The irony of it set me off again. This time Beth didn’t join in, but sat back and looked at me with the same curious expression she had employed earlier. I sobered, swallowing the convulsions until I was in control once more.
“What?”
“Would that be the same doctor Mum mentioned – the one in the States?”
Instantly on my guard, I said, “Might be; depends what she said about him.”
“She said there’s something between you – or there was. Did something happen? Did he hurt you? Dad said…”
My short, guttural laugh had her blenching from me. I unfolded myself from the sofa as I stood up. Beth put a hand on my arm, looking up at me.
“Emma, Rob’s right, we’ve got to sort ourselves out. We were good friends once, weren’t we – before I left home? If there’s something I can do – anything – please let me help. If this man did something…”
I put my hand on hers and patted it in just the same way our mother would.
“Thanks, and you’re right – Rob’s right – we’ve things to sort out, but he’s not one of them. He’s all mine to deal with.” One way, or another, I thought. “We’ll get together, won’t we, over the next few weeks?” I offered.
She stood up and put her arms right around me, and there was real warmth in her gesture, which I returned with more feeling than I thought possible, given the years of unspoken acrimony between us. It was at this juncture that Rob returned, and he surveyed us with his hands on his hips.
“I didn’t know what I would find, but a cessation of hostilities wasn’t expected. But it’s good; I’m not complaining. Would you now like to reassure your progeny, Beth – and your niece and nephews, Emma – that all is well? All is well, I take it?”
“Very well,” we chimed.
He managed a smile. “Emma, stay for lunch, will you?
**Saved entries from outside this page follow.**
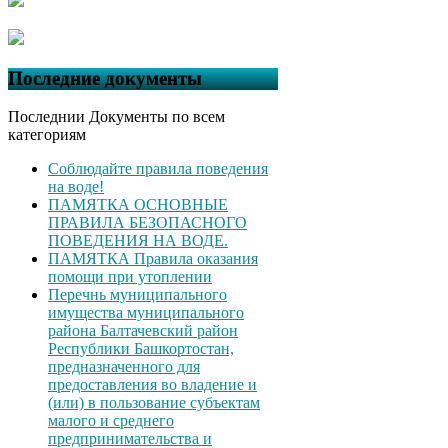
Последние документы
Последнии Документы по всем
категориям
Соблюдайте правила поведения
на воде!
ПАМЯТКА ОСНОВНЫЕ
ПРАВИЛА БЕЗОПАСНОГО
ПОВЕДЕНИЯ НА ВОДЕ.
ПАМЯТКА Правила оказания
помощи при утоплении
Перечнь муниципального
имущества муниципального
района Балтачевский район
Республики Башкортостан,
предназначенного для
предоставления во владение и
(или) в пользование субъектам
малого и среднего
предпринимательства и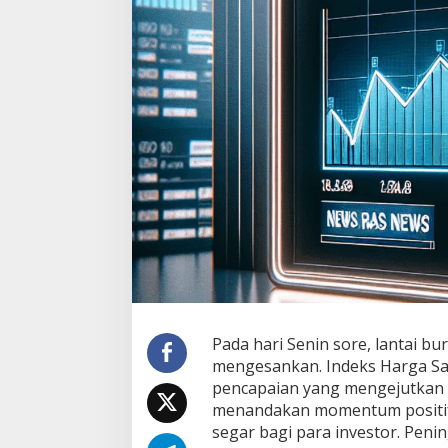
Pada hari Senin sore, lantai b
mengesankan. Indeks Harga Sa
pencapaian yang mengejutkan b
menandakan momentum positif
segar bagi para investor. Pen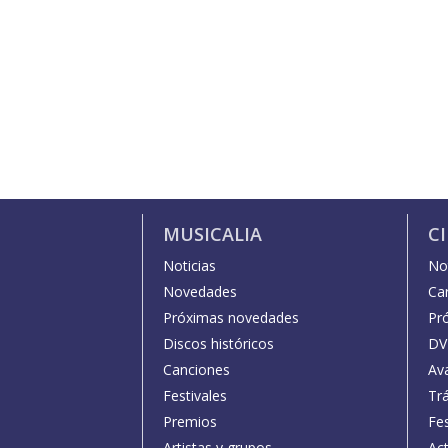
MUSICALIA
C
Noticias
Not
Novedades
Car
Próximas novedades
Pr
Discos históricos
DV
Canciones
Av
Festivales
Trá
Premios
Fe
Artistas y grupos
Act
Don’t abandon me to suffer Beth’s résumé of what just went on between the two of you for the next couple of hours.”
“I would love to, but I have things to do.”
Beth put her arm around my waist. “Won’t they wait?”
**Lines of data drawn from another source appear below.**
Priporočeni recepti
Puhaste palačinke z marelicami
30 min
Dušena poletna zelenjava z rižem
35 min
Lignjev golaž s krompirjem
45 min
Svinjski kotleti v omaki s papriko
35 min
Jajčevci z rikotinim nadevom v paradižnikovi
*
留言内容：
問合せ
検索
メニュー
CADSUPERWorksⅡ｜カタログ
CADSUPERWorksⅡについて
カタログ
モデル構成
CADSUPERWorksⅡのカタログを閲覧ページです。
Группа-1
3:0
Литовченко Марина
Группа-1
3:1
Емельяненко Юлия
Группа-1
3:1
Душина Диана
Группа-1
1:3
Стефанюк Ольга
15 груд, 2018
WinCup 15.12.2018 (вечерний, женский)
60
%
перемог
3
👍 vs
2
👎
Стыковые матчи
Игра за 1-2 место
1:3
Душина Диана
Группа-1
I shook my head regretfully. “No – not any longer. Let me say goodbye to the children; I don’t want them remembering me for the wrong reasons.”
It didn’t take long for the twins to lose their caution, and I extricated myself before I was hugged to death. Archie was another matter; he swung his head around and buried it in his father’s chest, fingers firmly in his mouth. Rob put a reassuring hand on his back.
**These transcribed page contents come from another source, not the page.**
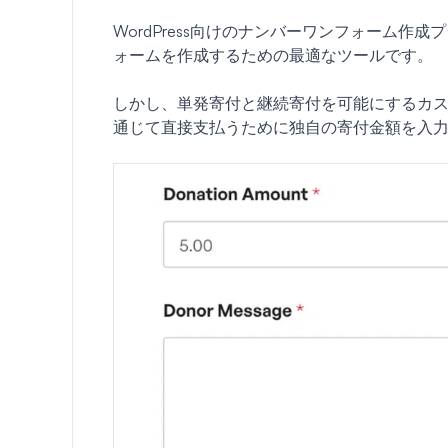
WordPress向けのナンバーワンフォーム作成
ォームを作成するための最適なツールです。
しかし、単発寄付と継続寄付を可能にするカ
通じて直接支払うために独自の寄付金額を入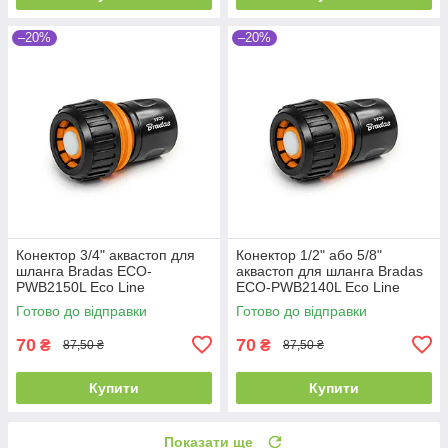
–20%
–20%
Конектор 3/4" аквастоп для
Конектор 1/2" або 5/8"
шланга Bradas ECO-
аквастоп для шланга Bradas
PWB2150L Eco Line
ECO-PWB2140L Eco Line
Готово до відправки
Готово до відправки
70
70
₴
₴
87,50 ₴
87,50 ₴
Купити
Купити
Показати ще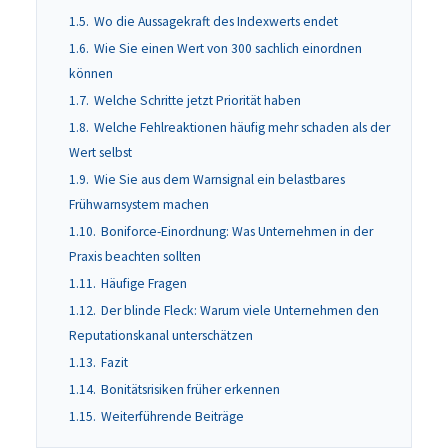
1.5.
Wo die Aussagekraft des Indexwerts endet
1.6.
Wie Sie einen Wert von 300 sachlich einordnen
können
1.7.
Welche Schritte jetzt Priorität haben
1.8.
Welche Fehlreaktionen häufig mehr schaden als der
Wert selbst
1.9.
Wie Sie aus dem Warnsignal ein belastbares
Frühwarnsystem machen
1.10.
Boniforce-Einordnung: Was Unternehmen in der
Praxis beachten sollten
1.11.
Häufige Fragen
1.12.
Der blinde Fleck: Warum viele Unternehmen den
Reputationskanal unterschätzen
1.13.
Fazit
1.14.
Bonitätsrisiken früher erkennen
1.15.
Weiterführende Beiträge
“He’s tired and he’s at that age w
here all strangers are anathema; don’t worry about it, Em.”
I kissed the back of the baby’s head through the tousled soft fluff. He had a warm, clean baby smell – utterly enticing, totally memorable – and it stayed with me long after I left the shop and made my way towards the museum and my search for some answers.
CHAPTER
3
The Museum
The air felt degrees less cold as I walked down Broad Street, a cardboard cup of milky coffee in one hand, an almond croissant in the other. I caught sight of my reflection in the windows of the shops on the sunless side of the street where the shadows made a mirror of the glass. Hollow-cheeked and hollow-eyed, I looked half-alive, except for the dark purpose burning in the black depths of my eyes.
The crowds of early morning shoppers had eased. Now was the best time to search the museum records, before parents and children descended on it with an idle hour to spare before tea, and bath, and bed.
I stuffed the last of the pastry into my mouth, and drained the cup, caffeine tearing through my bloodstream, sending my heart thumping erratically as it tried to keep up with the excessive amounts of unaccustomed stimulant. Within moments, the world became sharper, brighter and, as the door to the museum opened, expelling an occupant, for the briefest second, Staahl’s dead, grey eyes looked at me from another man’s body. But it wasn’t Staahl, it couldn’t be, and the man walked by – a stranger passing a stranger in the street – and no more. I blamed my jittery state squarely on the coffee and pushed through the door.
The hushed and darkened galleries of the tiny museum were devoid of life bar a subdued rustle from around the corner. A woman – not much older than I – struggled with a catch on a display case, clenching a sheaf of papers beneath her arm. She yelped as she nicked her finger, the papers slipping haphazardly towards the floor, and I rescued them as they fell. She succeeded in securing the lock on the glass case before turning to retrieve them from me.